Review: Her prose is crystalline and delicate, and through her words, the beauty and aching of a life in transition glimmer like cut glass. Her young narrator, Marianna, yearns to construct definitions of home, living and loving that fit the ground beneath her feet. With an astute awareness of the brokenness within and around each of us, Marianna echoes truth in gorgeous and alarming ways. At once wistful, stunning and heartbreaking, Patricia's characters have reached me at unforgettable depths, and i strongly recommend this book... her GLCA New Writers award is well deserved! Find out for yourself!

Rating: 5 stars
Summary: Haunting--and timely
Review: I bought this book after wandering into a reading given by the author--although it isn't an easy read, the effort is rewarded many times over, with Ms Ward's emotion caming through on every page. She obviously poured quite a bit of her life into the book, and the emotion tranlates to a haunting story of relationships and familial connections in a time of war. I found this especially timely against the background of our involvement in Iraq, when so often I am preoccupied with thoughts of the future. The Bullet Collection reminds us of the real people and continuing effect of war on children and the adults they become.

Rating: 3 stars
Summary: Strong and beautiful prose but....
Review: Ms. Ward's prose is haunting, beautiful and heart breaking in it simplicity and power. The descriptive passages about Lebanon and the war are exquisite. The characters, apart from the narrator, never fully come to life and remain very two dimensional. The novel does not stand as a cohesive work despite the obvious talent of the author and her beautiful prose.

Rating: 5 stars
Summary: Review of the Bullet Collection
Review: Readers will feel nourished by the exquisite prose of this novel!

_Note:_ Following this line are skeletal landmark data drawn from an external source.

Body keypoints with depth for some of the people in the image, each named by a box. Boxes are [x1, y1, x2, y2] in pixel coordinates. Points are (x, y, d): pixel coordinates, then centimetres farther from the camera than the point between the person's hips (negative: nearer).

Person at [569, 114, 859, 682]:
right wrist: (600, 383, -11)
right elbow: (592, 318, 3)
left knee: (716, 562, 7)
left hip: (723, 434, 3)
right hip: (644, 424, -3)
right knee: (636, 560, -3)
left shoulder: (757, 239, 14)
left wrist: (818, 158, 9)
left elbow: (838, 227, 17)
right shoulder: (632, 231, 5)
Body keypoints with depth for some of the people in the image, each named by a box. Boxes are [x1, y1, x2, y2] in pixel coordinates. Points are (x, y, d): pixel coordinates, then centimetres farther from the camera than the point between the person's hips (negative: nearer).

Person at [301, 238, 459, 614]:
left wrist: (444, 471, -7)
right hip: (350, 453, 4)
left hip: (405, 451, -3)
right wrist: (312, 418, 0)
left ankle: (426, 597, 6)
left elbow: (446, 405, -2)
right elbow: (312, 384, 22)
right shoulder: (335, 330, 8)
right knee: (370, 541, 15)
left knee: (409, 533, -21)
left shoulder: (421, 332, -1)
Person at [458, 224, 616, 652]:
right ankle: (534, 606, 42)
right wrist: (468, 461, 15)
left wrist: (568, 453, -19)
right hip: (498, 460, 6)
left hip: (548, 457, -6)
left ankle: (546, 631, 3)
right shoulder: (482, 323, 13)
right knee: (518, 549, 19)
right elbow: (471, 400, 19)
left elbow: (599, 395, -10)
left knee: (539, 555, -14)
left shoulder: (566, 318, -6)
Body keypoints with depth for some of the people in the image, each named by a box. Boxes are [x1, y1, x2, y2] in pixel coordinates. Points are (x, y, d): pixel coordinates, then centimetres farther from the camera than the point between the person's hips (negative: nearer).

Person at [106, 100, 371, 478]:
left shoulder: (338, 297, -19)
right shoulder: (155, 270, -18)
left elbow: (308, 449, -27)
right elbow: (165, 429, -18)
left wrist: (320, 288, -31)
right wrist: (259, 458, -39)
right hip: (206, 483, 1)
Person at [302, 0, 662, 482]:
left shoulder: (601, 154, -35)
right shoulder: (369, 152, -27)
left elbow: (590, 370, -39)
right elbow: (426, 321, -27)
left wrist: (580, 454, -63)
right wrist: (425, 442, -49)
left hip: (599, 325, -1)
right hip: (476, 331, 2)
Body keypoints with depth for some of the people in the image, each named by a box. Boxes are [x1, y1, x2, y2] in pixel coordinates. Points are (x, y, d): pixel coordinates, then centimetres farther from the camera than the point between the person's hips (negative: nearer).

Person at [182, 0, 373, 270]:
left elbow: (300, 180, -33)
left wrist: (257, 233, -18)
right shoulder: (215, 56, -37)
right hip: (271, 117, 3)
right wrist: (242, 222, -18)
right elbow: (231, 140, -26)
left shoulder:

The Bullet Collection is an incredibly moving story set during the Lebanese civil war. The narrative chronicles the persistant influence the war has on a loving family.

If you've ever wondered what it's like to be a civilian in a city at war, this is the book for you!

Rating: 5 stars
Summary: Praise for The Bullet Collection
Review: The author of this book takes the reader through a wonderful series of images, most of them haunting, but all of them sending thoughtful sparkles through the mind, like a tart juice. It is refreshing, but it wakes you up. From the first page, the reader is confronted with a paradox. The story is told by Marianne who is dangerously depressed, but it is also Marianne who is telling the story in a beautifully competent way. So, hope and despair are mixed from the beginning. Once started, it is difficult to put down. Get it, and treat yourself to some real thinking.

Rating: 5 stars
Summary: memory and war
Review: This is one of the most honest, evocative books I've ever read on how it is to grow up in war ... every day we're seeing images of war, but rarely do we confront with such bare honesty the destruction visited on families and children. This book isn't an easy read, but the writing is so lyrical and beautiful you're pulled along almost helplessly ... into a violent, unpredictable world few of us can imagine, traveling the narrator Marianna's difficult journey in her effort to somehow come to grips with her past. The layering of past with present is so skillfully done, the reader experiences memory the way it really happens, the way our lives are made up of layers that communicate with one another all the time. I'd recommend this book to anyone who is a serious reader. It is brilliant.